**What the exercise asks:** Output the entries below word for word, stopping once the line containing "3. This tube" is done, and omit each picture.

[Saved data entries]
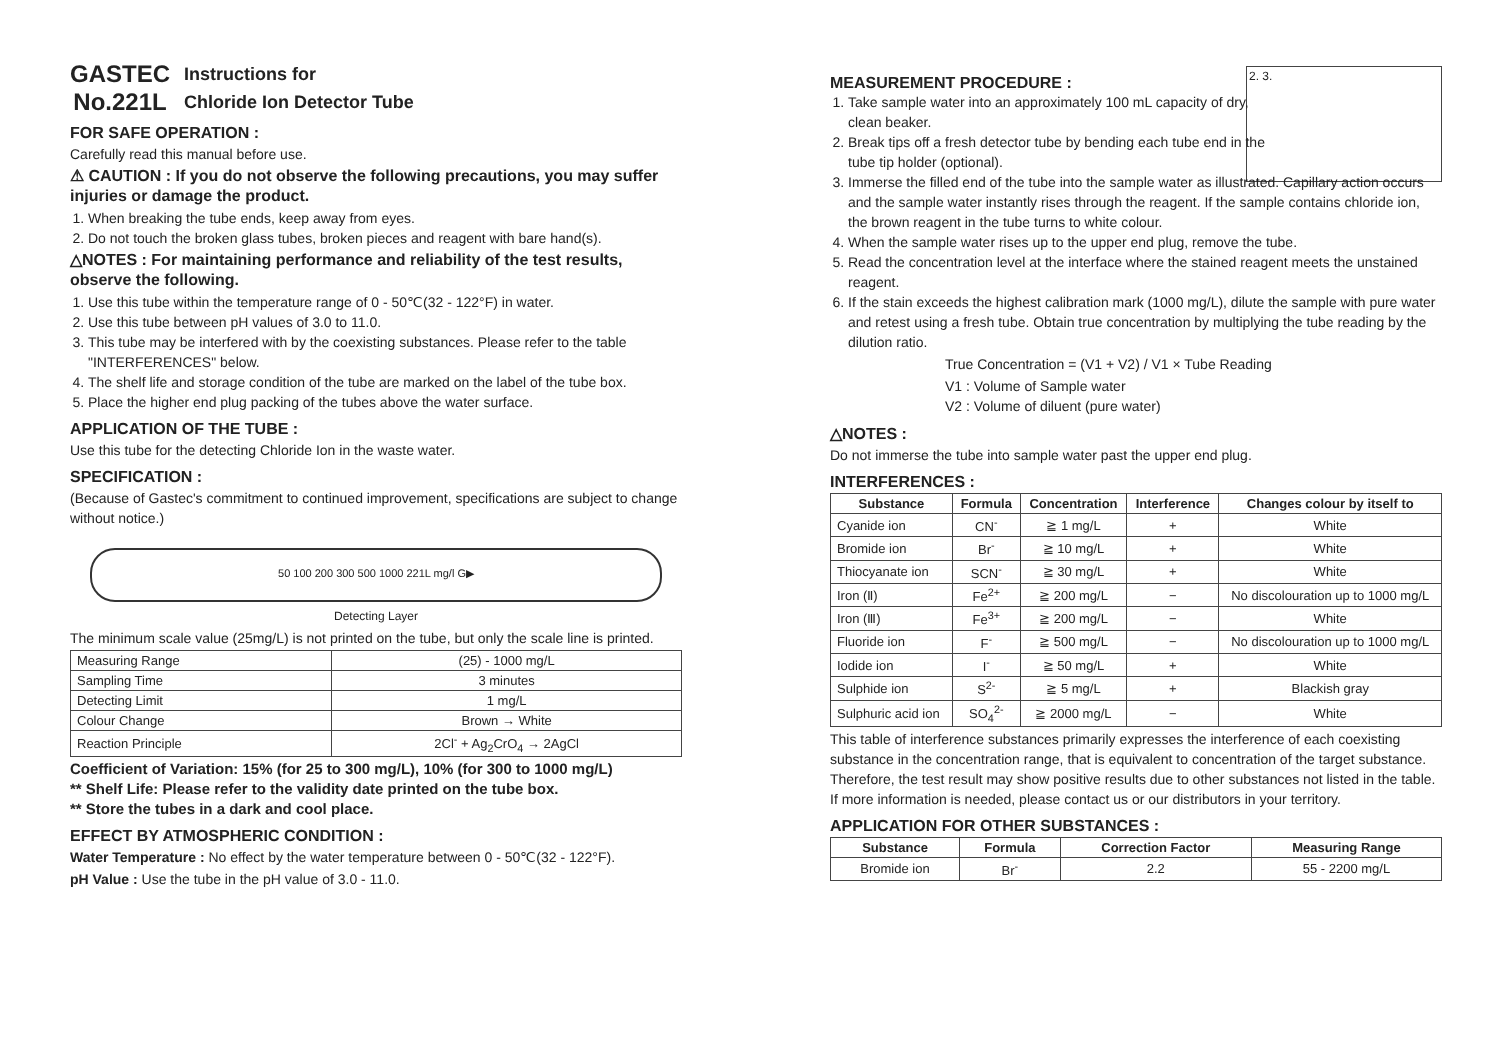GASTEC
No.221L
Instructions for
Chloride Ion Detector Tube
FOR SAFE OPERATION :
Carefully read this manual before use.
⚠ CAUTION : If you do not observe the following precautions, you may suffer injuries or damage the product.
1. When breaking the tube ends, keep away from eyes.
2. Do not touch the broken glass tubes, broken pieces and reagent with bare hand(s).
△NOTES : For maintaining performance and reliability of the test results, observe the following.
1. Use this tube within the temperature range of 0 - 50℃(32 - 122°F) in water.
2. Use this tube between pH values of 3.0 to 11.0.
3. This tube may be interfered with by the coexisting substances. Please refer to the table "INTERFERENCES" below.
4. The shelf life and storage condition of the tube are marked on the label of the tube box.
5. Place the higher end plug packing of the tubes above the water surface.
APPLICATION OF THE TUBE :
Use this tube for the detecting Chloride Ion in the waste water.
SPECIFICATION :
(Because of Gastec's commitment to continued improvement, specifications are subject to change without notice.)
50 100 200 300 500 1000 221L mg/l G▶
Detecting Layer
The minimum scale value (25mg/L) is not printed on the tube, but only the scale line is printed.
| Measuring Range | (25) - 1000 mg/L |
| Sampling Time | 3 minutes |
| Detecting Limit | 1 mg/L |
| Colour Change | Brown → White |
| Reaction Principle | 2Cl<sup>-</sup> + Ag<sub>2</sub>CrO<sub>4</sub> → 2AgCl |
Coefficient of Variation: 15% (for 25 to 300 mg/L), 10% (for 300 to 1000 mg/L)
** Shelf Life: Please refer to the validity date printed on the tube box.
** Store the tubes in a dark and cool place.
EFFECT BY ATMOSPHERIC CONDITION :
Water Temperature : No effect by the water temperature between 0 - 50℃(32 - 122°F).
pH Value : Use the tube in the pH value of 3.0 - 11.0.
MEASUREMENT PROCEDURE :
2. 3.
1. Take sample water into an approximately 100 mL capacity of dry, clean beaker.
2. Break tips off a fresh detector tube by bending each tube end in the tube tip holder (optional).
3. Immerse the filled end of the tube into the sample water as illustrated. Capillary action occurs and the sample water instantly rises through the reagent. If the sample contains chloride ion, the brown reagent in the tube turns to white colour.
4. When the sample water rises up to the upper end plug, remove the tube.
5. Read the concentration level at the interface where the stained reagent meets the unstained reagent.
6. If the stain exceeds the highest calibration mark (1000 mg/L), dilute the sample with pure water and retest using a fresh tube. Obtain true concentration by multiplying the tube reading by the dilution ratio.
True Concentration = (V1 + V2) / V1 × Tube Reading
V1 : Volume of Sample water
V2 : Volume of diluent (pure water)
△NOTES :
Do not immerse the tube into sample water past the upper end plug.
INTERFERENCES :
| Substance | Formula | Concentration | Interference | Changes colour by itself to |
| --- | --- | --- | --- | --- |
| Cyanide ion | CN<sup>-</sup> | ≧ 1 mg/L | + | White |
| Bromide ion | Br<sup>-</sup> | ≧ 10 mg/L | + | White |
| Thiocyanate ion | SCN<sup>-</sup> | ≧ 30 mg/L | + | White |
| Iron (Ⅱ) | Fe<sup>2+</sup> | ≧ 200 mg/L | − | No discolouration up to 1000 mg/L |
| Iron (Ⅲ) | Fe<sup>3+</sup> | ≧ 200 mg/L | − | White |
| Fluoride ion | F<sup>-</sup> | ≧ 500 mg/L | − | No discolouration up to 1000 mg/L |
| Iodide ion | I<sup>-</sup> | ≧ 50 mg/L | + | White |
| Sulphide ion | S<sup>2-</sup> | ≧ 5 mg/L | + | Blackish gray |
| Sulphuric acid ion | SO<sub>4</sub><sup>2-</sup> | ≧ 2000 mg/L | − | White |
This table of interference substances primarily expresses the interference of each coexisting substance in the concentration range, that is equivalent to concentration of the target substance. Therefore, the test result may show positive results due to other substances not listed in the table. If more information is needed, please contact us or our distributors in your territory.
APPLICATION FOR OTHER SUBSTANCES :
| Substance | Formula | Correction Factor | Measuring Range |
| --- | --- | --- | --- |
| Bromide ion | Br<sup>-</sup> | 2.2 | 55 - 2200 mg/L |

**Task answer:**
GASTEC
No.221L
Instructions for
Chloride Ion Detector Tube
FOR SAFE OPERATION :
Carefully read this manual before use.
⚠ CAUTION : If you do not observe the following precautions, you may suffer injuries or damage the product.
1. When breaking the tube ends, keep away from eyes.
2. Do not touch the broken glass tubes, broken pieces and reagent with bare hand(s).
△NOTES : For maintaining performance and reliability of the test results, observe the following.
1. Use this tube within the temperature range of 0 - 50℃(32 - 122°F) in water.
2. Use this tube between pH values of 3.0 to 11.0.
3. This tube may be interfered with by the coexisting substances. Please refer to the table "INTERFERENCES" below.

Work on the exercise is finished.